*Textauszug*.
In ihrer Auseinandersetzung mit der Aufklärung und den Erfahrungen der beginnenden Industrialisierung, der sich differenzierenden gesellschaftlichen Arbeitsteilung, stellt die deutsche Frühromantik Gewinnstreben und ökonomisch orientierte Produktivität in Frage. Die romantische Literatur kommt zugleich zum Angriff auf die Ehe als Institution, da sie der lebendigen Liebe eine äußerliche, fremde Form der zerstörten Beziehung eine unwürdige Fessel (vor allem für die Frau) sei. Selbst wenn es sich um eine »unpolitische« Bewegung an Kunst und Wissenschaft orientierter bürgerlicher Frauen und Männer handelte, so artikuliert ihre radikale Betonung lebendiger menschlicher Beziehungen - die Kritik an der Aufspaltung des alltäglichen Lebenszusammenhangs in institutionell verfestigte Verhältnisse, im Bereich von Leistung und Konkurrenz ebenso wie in der Familie - doch das Interesse an der »Entfesselung« menschlicher Produktivkräfte. Allerdings - man kümmert sich nicht um die rechtlich-institutionelle Ebene, sondern bleibt auf der persönlichen - auch dann, wenn zum Beispiel von Schlegel und Schleiermacher eine für beide Geschlechter gleiche Bildung gefordert wird. Warum die Frau strukturell unterdrückt ist, wird nicht analysiert.

*Angezeigte Datensätze*.

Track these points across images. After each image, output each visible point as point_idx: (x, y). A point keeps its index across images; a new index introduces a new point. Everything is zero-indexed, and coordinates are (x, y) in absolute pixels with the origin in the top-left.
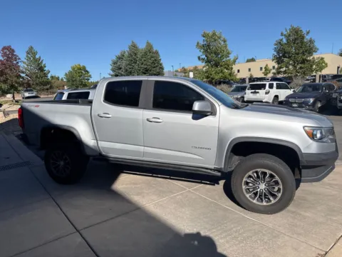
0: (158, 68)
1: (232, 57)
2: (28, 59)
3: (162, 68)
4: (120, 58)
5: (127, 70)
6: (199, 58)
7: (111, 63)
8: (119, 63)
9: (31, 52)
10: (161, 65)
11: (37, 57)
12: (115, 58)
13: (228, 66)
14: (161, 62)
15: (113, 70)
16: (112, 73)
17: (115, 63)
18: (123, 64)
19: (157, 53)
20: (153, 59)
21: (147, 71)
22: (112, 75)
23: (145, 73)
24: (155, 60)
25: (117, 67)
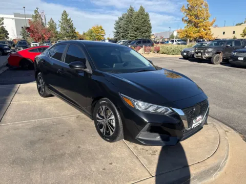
0: (146, 27)
2: (63, 19)
3: (150, 28)
4: (121, 19)
5: (124, 29)
6: (183, 20)
7: (115, 23)
8: (120, 23)
9: (65, 14)
10: (150, 24)
11: (68, 18)
13: (205, 28)
14: (150, 22)
15: (116, 29)
16: (115, 31)
17: (117, 23)
19: (147, 15)
20: (143, 20)
21: (138, 29)
22: (115, 32)
23: (136, 31)
24: (145, 21)
25: (118, 26)
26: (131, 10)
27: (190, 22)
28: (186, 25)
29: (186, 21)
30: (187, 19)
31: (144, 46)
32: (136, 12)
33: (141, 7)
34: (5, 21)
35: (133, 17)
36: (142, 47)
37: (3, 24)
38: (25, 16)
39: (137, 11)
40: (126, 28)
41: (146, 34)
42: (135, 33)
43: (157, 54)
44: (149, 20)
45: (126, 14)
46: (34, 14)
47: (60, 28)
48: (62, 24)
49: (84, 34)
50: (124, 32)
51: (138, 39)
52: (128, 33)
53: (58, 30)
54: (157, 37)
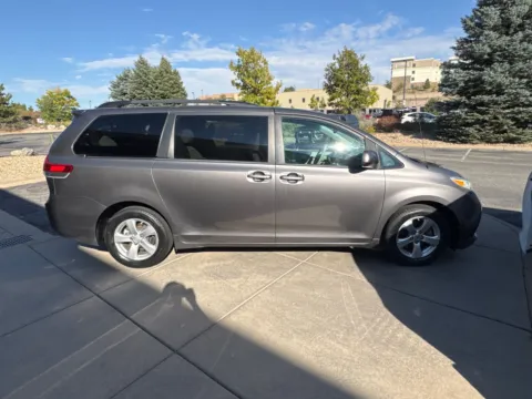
1: (274, 83)
3: (185, 95)
6: (233, 82)
10: (183, 90)
12: (115, 80)
13: (269, 95)
14: (184, 85)
15: (114, 96)
17: (115, 86)
18: (129, 87)
19: (176, 73)
20: (172, 82)
24: (175, 83)
25: (118, 92)
26: (142, 63)
27: (245, 87)
28: (239, 91)
29: (238, 85)
30: (239, 81)
33: (163, 58)
35: (150, 76)
40: (138, 96)
44: (182, 83)
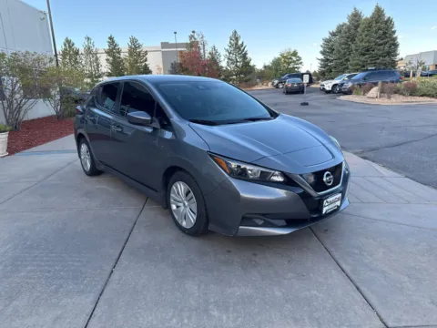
2: (231, 45)
4: (333, 34)
5: (339, 52)
7: (322, 42)
8: (332, 43)
9: (235, 37)
11: (240, 43)
12: (328, 36)
15: (323, 53)
16: (322, 57)
20: (381, 32)
21: (368, 50)
22: (322, 60)
23: (364, 55)
24: (385, 33)
25: (329, 49)
31: (380, 83)
32: (366, 19)
33: (377, 7)
34: (149, 56)
35: (359, 29)
36: (376, 84)
37: (146, 60)
38: (176, 45)
39: (369, 16)
40: (343, 52)
41: (387, 58)
42: (363, 58)
43: (410, 99)
44: (394, 32)
45: (344, 24)
46: (189, 42)
47: (226, 60)
48: (230, 53)
49: (265, 67)
50: (339, 59)
51: (367, 70)
52: (348, 60)
53: (224, 64)
54: (410, 63)
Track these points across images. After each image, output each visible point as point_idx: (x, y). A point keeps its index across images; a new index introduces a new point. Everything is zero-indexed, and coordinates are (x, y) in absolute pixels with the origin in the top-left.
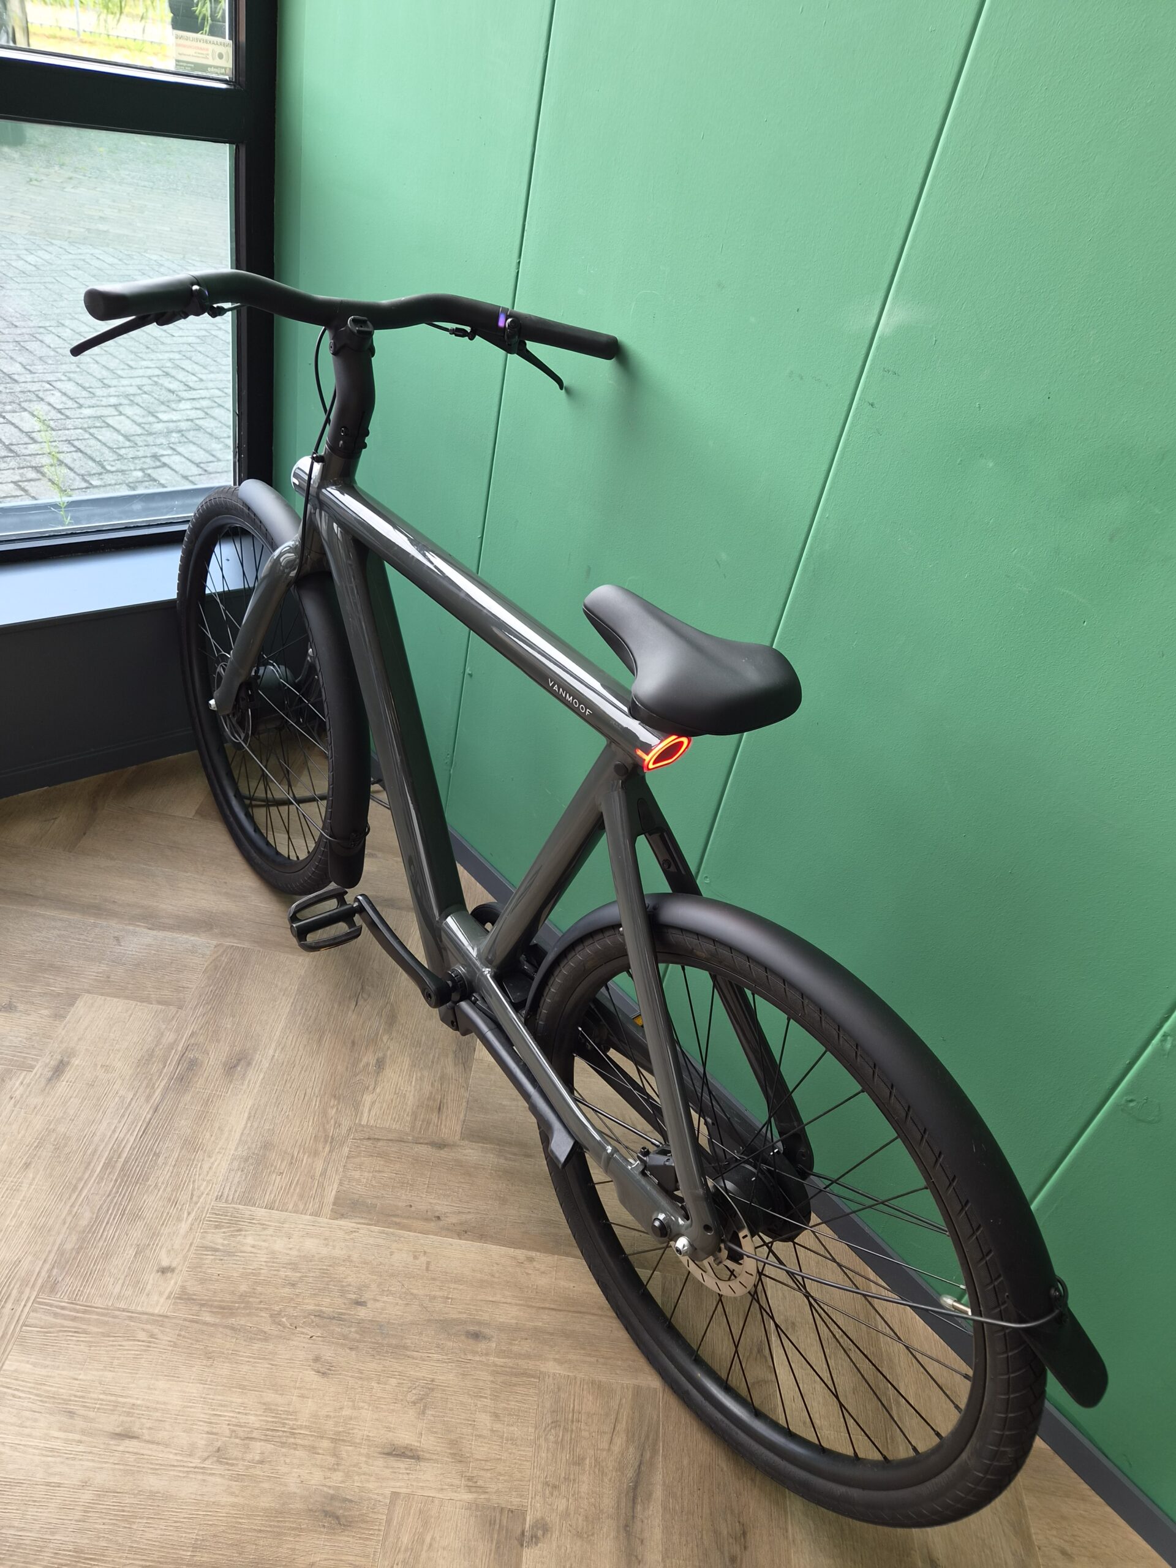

*Übungsaufgaben*.
a) Entscheide für jede Aussage, ob sie mit dem Textauszug über die deutsche Frühromantik übereinstimmt, und belege dein Ja oder Nein mit einem wörtlichen Zitat: (i) Die deutsche Frühromantik stellt Gewinnstreben in Frage. (ii) Schlegel und Schleiermacher verlangen für beide Geschlechter die gleiche Bildung. (iii) Die Bewegung untersucht, warum die Frau strukturell unterdrückt ist.
b) Auf welcher Ebene bleibt die Bewegung laut dem Textauszug, statt sich um die rechtlich-institutionelle Ebene zu kümmern?

*Antworten*.
a)
(i) Ja: „stellt die deutsche Frühromantik Gewinnstreben und ökonomisch orientierte Produktivität in Frage“
(ii) Ja: „von Schlegel und Schleiermacher eine für beide Geschlechter gleiche Bildung gefordert wird“
(iii) Nein: „Warum die Frau strukturell unterdrückt ist, wird nicht analysiert.“

b) Auf der persönlichen Ebene.